__What you need to do__
Return every line below word for word, leaving out the pictures.

__Data excerpts__
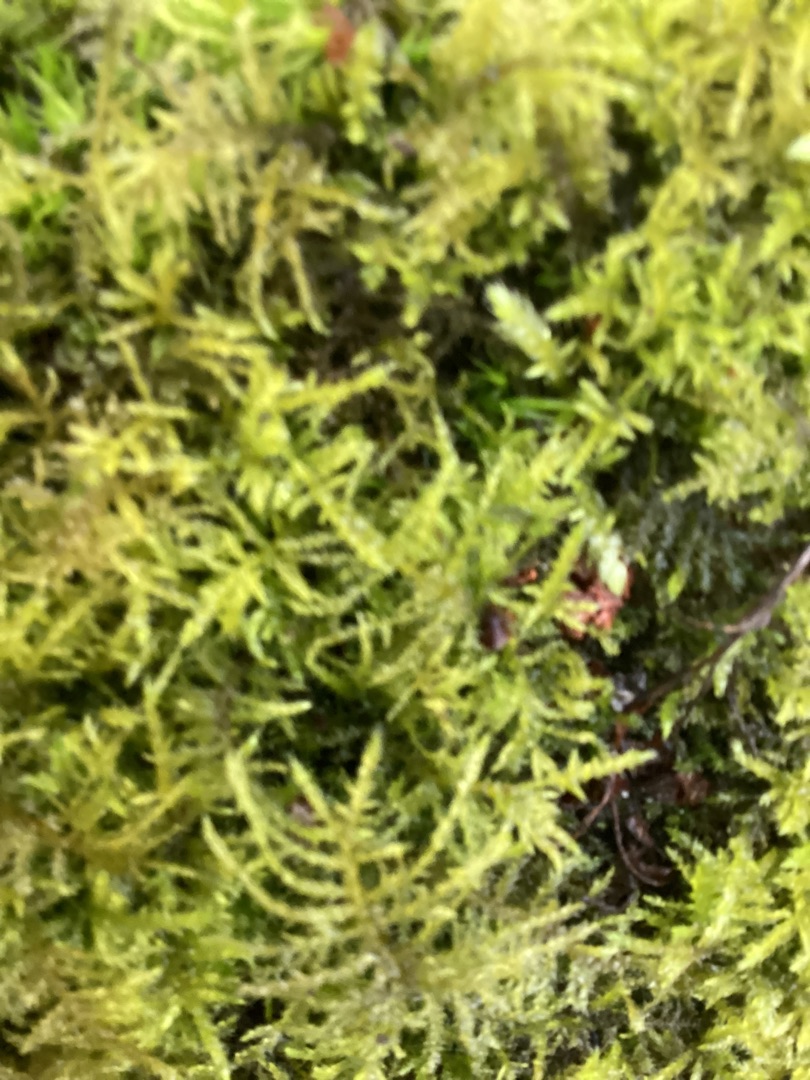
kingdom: Plantae
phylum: Bryophyta
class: Bryopsida
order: Hypnales
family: Brachytheciaceae
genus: Kindbergia
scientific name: Kindbergia praelonga
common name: Forskelligbladet vortetand
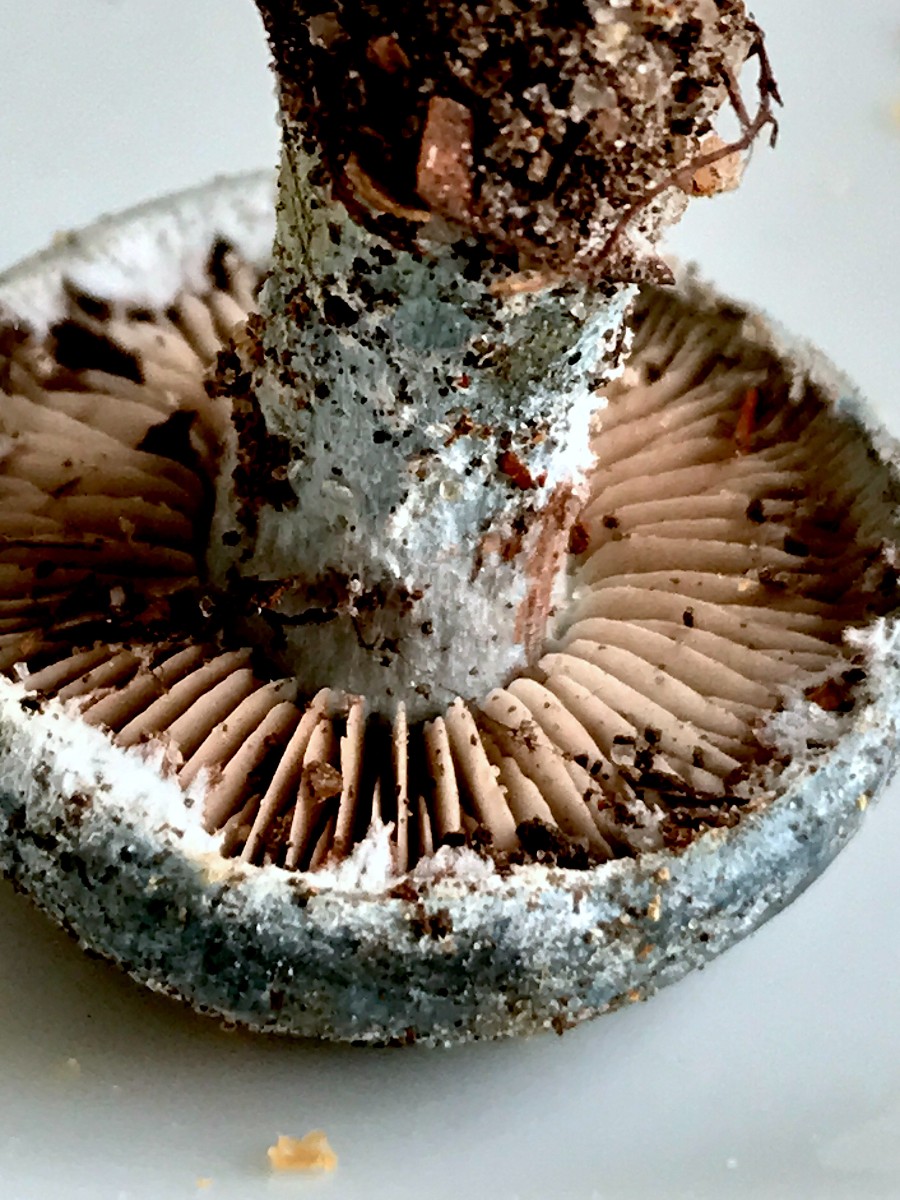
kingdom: Fungi
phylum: Basidiomycota
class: Agaricomycetes
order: Agaricales
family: Strophariaceae
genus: Stropharia
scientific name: Stropharia aeruginosa
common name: spanskgrøn bredblad
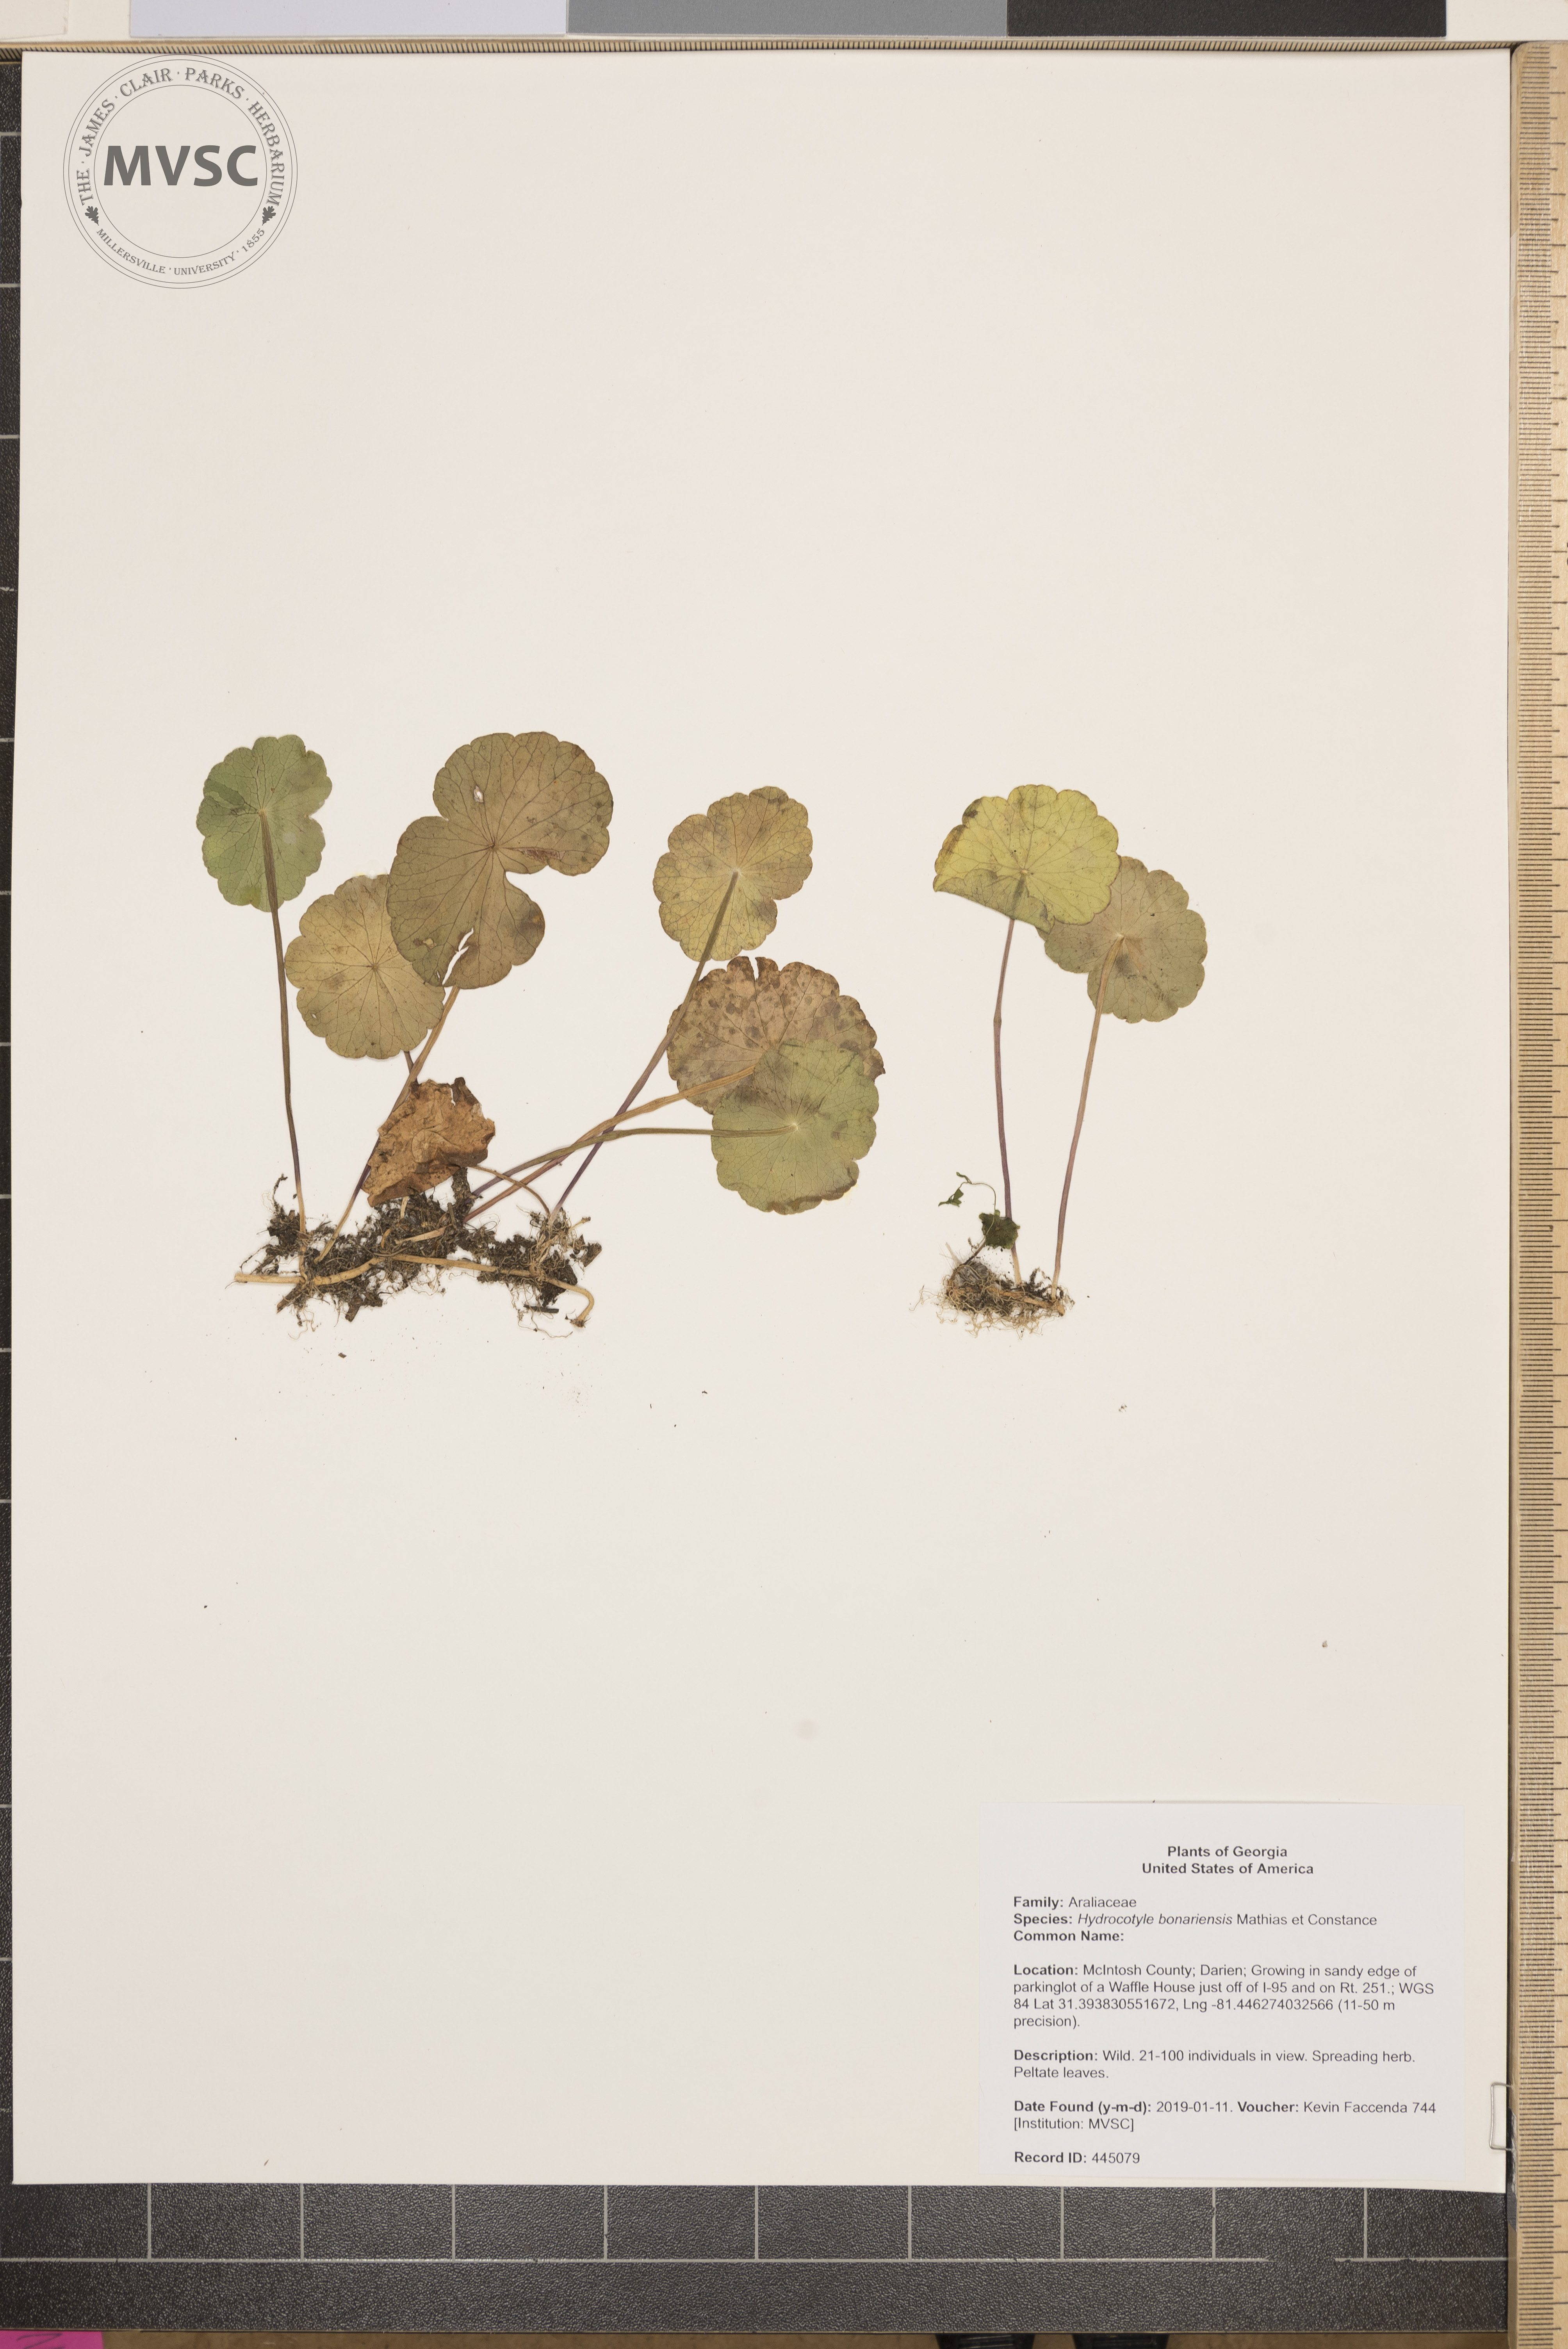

__Task solution__
kingdom: Plantae
phylum: Bryophyta
class: Bryopsida
order: Hypnales
family: Brachytheciaceae
genus: Kindbergia
scientific name: Kindbergia praelonga
common name: Forskelligbladet vortetand
kingdom: Fungi
phylum: Basidiomycota
class: Agaricomycetes
order: Agaricales
family: Strophariaceae
genus: Stropharia
scientific name: Stropharia aeruginosa
common name: spanskgrøn bredblad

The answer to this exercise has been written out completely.